Comunque, ogni volto rimanda ad una singolarità e ad una storia personale che è frutto di legame, anche se permane un’opacità legata alla distanza culturale, alla lingua. Penso a due ragazzi cinesi così miti e sempre solari, in realtà appartenenti entrambi alla mafia cinese e che, nonostante la precoce età, erano familiari a scene molto violente: uno di loro proveniva da un paesino di campagna della Cina, ed era partito all’età di 14 anni per raggiungere l’Italia. Ci aveva impiegato un anno e riferiva di aver attraversato montagne, dirupi, di aver sperimentato per la prima volta la paura, di aver rischiato la morte, di essere passato per la Russia, e poi dall’Europa di essere giunto in Italia sempre con mezzi di ventura, in clandestinità e in compagnia di “amici”.
Un giorno mi piacerebbe fare un viaggio inverso: andare a conoscere i luoghi di questi ragazzi e toccare con mano le condizioni di vita da cui sono scappati, che li spinge ad attraversare esperienze estreme, ad andare oltre i limiti, per poi adattarsi ad una vita di pura sopravvivenza in condizioni di marginalità in un Paese straniero. Mi torna alla mente un ragazzo tunisino che raccontava di aver accumulato cinquantamila euro attraverso l’attività illecita ed il suo sogno, una volta scontata la pena, era di ritornare in Tunisia per acquistare dei taxi (ogni taxi sarebbe costato diecimila euro) per avviare un’attività lavorativa. Aveva solo 18 anni.

## Attività proposte
a. Rispondi alle seguenti domande sulla sezione del documento:
(i) A che età era partito dal suo paese il ragazzo cinese?
(ii) Quanto tempo aveva impiegato per raggiungere l'Italia?
(iii) Quanto sarebbe costato ogni taxi secondo il ragazzo tunisino?
b. Elenca tutti i Paesi nominati nella sezione del documento.

## Materiale presentato
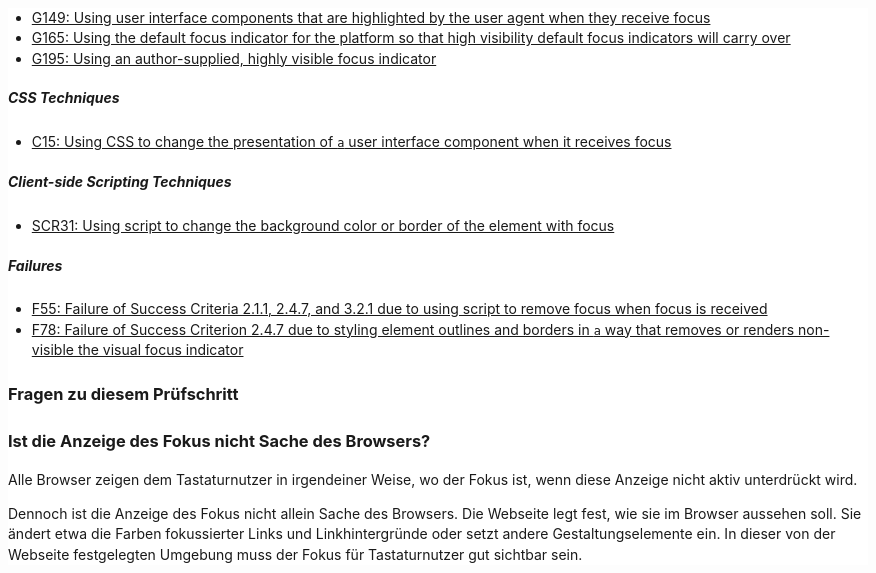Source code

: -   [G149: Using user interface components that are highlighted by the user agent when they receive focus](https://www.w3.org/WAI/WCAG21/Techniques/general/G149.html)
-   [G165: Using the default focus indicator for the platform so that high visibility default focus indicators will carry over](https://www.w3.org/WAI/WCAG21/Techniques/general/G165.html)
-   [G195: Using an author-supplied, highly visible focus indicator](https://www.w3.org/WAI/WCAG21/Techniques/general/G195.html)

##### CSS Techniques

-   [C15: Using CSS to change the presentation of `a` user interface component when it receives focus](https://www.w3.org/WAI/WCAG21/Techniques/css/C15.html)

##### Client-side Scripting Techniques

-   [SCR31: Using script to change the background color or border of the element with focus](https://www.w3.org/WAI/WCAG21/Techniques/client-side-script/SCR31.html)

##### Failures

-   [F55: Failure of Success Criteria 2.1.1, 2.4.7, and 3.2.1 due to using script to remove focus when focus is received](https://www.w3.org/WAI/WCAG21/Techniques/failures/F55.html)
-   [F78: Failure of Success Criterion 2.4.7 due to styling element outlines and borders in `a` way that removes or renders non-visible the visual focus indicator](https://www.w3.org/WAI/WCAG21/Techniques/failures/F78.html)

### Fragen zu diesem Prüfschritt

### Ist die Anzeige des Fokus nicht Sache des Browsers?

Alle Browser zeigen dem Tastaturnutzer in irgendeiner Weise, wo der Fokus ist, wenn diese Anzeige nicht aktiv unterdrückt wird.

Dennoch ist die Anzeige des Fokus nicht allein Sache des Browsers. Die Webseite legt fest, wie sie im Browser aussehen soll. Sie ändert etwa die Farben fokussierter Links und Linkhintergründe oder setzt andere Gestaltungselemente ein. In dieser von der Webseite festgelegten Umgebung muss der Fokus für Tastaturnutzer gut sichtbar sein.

## Soluzioni
a.
(i) A 14 anni.
(ii) Un anno.
(iii) Diecimila euro.

b. Cina, Italia, Russia, Tunisia